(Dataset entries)
*****
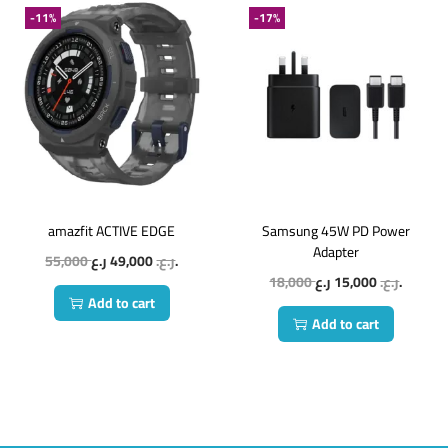
-11%
-17%
amazfit ACTIVE EDGE
Samsung 45W PD Power
Adapter
55,000
49,000
ر.ع.
ر.ع.
18,000
15,000
ر.ع.
ر.ع.
Add to cart
Add to cart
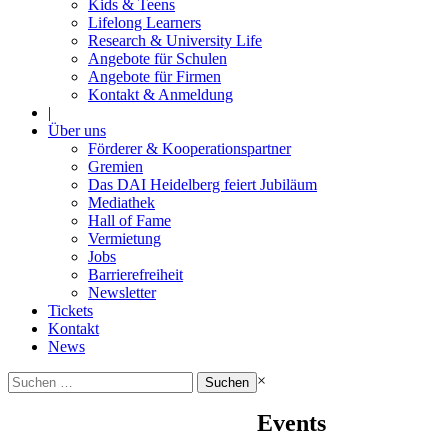
Kids & Teens
Lifelong Learners
Research & University Life
Angebote für Schulen
Angebote für Firmen
Kontakt & Anmeldung
|
Über uns
Förderer & Kooperationspartner
Gremien
Das DAI Heidelberg feiert Jubiläum
Mediathek
Hall of Fame
Vermietung
Jobs
Barrierefreiheit
Newsletter
Tickets
Kontakt
News
Suchen
×
nach:
Events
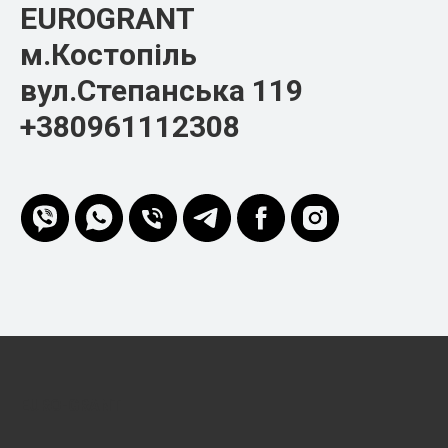
EUROGRANT
м.Костопіль
вул.Степанська 119
+380961112308
EURO-GRANT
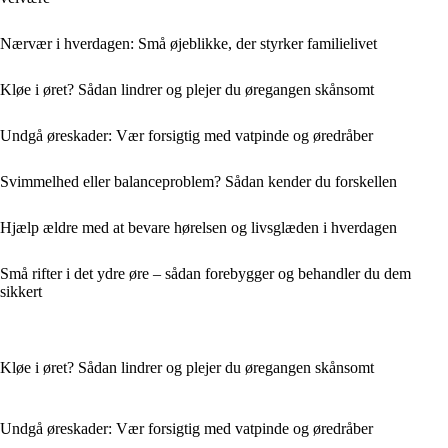
Nærvær i hverdagen: Små øjeblikke, der styrker familielivet
Kløe i øret? Sådan lindrer og plejer du øregangen skånsomt
Undgå øreskader: Vær forsigtig med vatpinde og øredråber
Svimmelhed eller balanceproblem? Sådan kender du forskellen
Hjælp ældre med at bevare hørelsen og livsglæden i hverdagen
Små rifter i det ydre øre – sådan forebygger og behandler du dem
sikkert
Kløe i øret? Sådan lindrer og plejer du øregangen skånsomt
Undgå øreskader: Vær forsigtig med vatpinde og øredråber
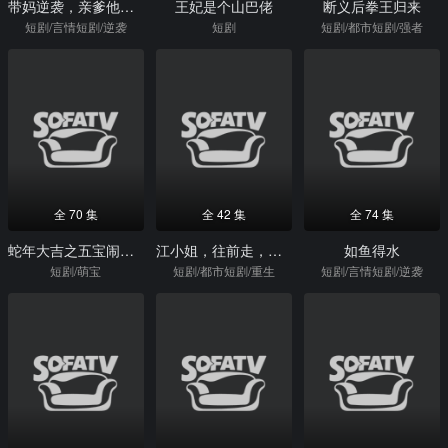
带妈逆袭，亲爹他慌了
王妃是个山巴佬
断义后拳王归来
短剧/言情短剧/逆袭
短剧
短剧/都市短剧/强者
全 70 集
全 42 集
全 74 集
蛇年大吉之五宝闹新春
江小姐，往前走，不回头
如鱼得水
短剧/萌宝
短剧/都市短剧/重生
短剧/言情短剧/逆袭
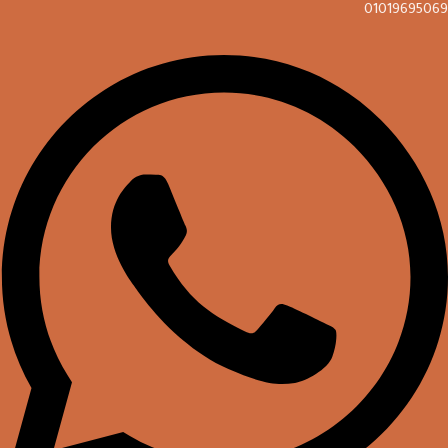
01019695069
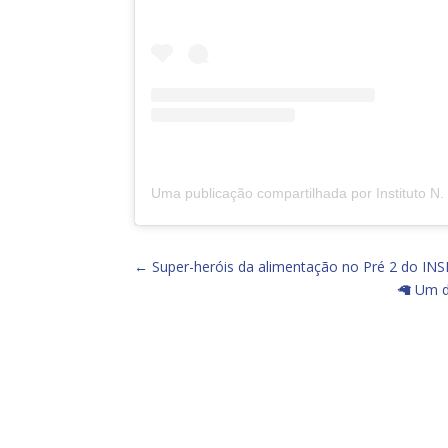
←
Super-heróis da alimentação no Pré 2 do INS
🦙 Um d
*****
Task requirements
Please print all the data above word for word. Pictures should not appear in the copy.

Response below
-11%
-17%
amazfit ACTIVE EDGE
Samsung 45W PD Power
Adapter
55,000
49,000
ر.ع.
ر.ع.
18,000
15,000
ر.ع.
ر.ع.
Add to cart
Add to cart
Kids & Teens
Lifelong Learners
Research & University Life
Angebote für Schulen
Angebote für Firmen
Kontakt & Anmeldung
|
Über uns
Förderer & Kooperationspartner
Gremien
Das DAI Heidelberg feiert Jubiläum
Mediathek
Hall of Fame
Vermietung
Jobs
Barrierefreiheit
Newsletter
Tickets
Kontakt
News
Suchen
×
nach:
Events
EUROGRANT
м.Костопіль
вул.Степанська 119
+380961112308
EURO-GRANT
Nærvær i hverdagen: Små øjeblikke, der styrker familielivet
Kløe i øret? Sådan lindrer og plejer du øregangen skånsomt
Undgå øreskader: Vær forsigtig med vatpinde og øredråber
Svimmelhed eller balanceproblem? Sådan kender du forskellen
Hjælp ældre med at bevare hørelsen og livsglæden i hverdagen
Små rifter i det ydre øre – sådan forebygger og behandler du dem
sikkert
Kløe i øret? Sådan lindrer og plejer du øregangen skånsomt
Undgå øreskader: Vær forsigtig med vatpinde og øredråber
带妈逆袭，亲爹他慌了
王妃是个山巴佬
断义后拳王归来
短剧/言情短剧/逆袭
短剧
短剧/都市短剧/强者
全 70 集
全 42 集
全 74 集
蛇年大吉之五宝闹新春
江小姐，往前走，不回头
如鱼得水
短剧/萌宝
短剧/都市短剧/重生
短剧/言情短剧/逆袭
01019695069
←
Super-heróis da alimentação no Pré 2 do INS
🦙 Um d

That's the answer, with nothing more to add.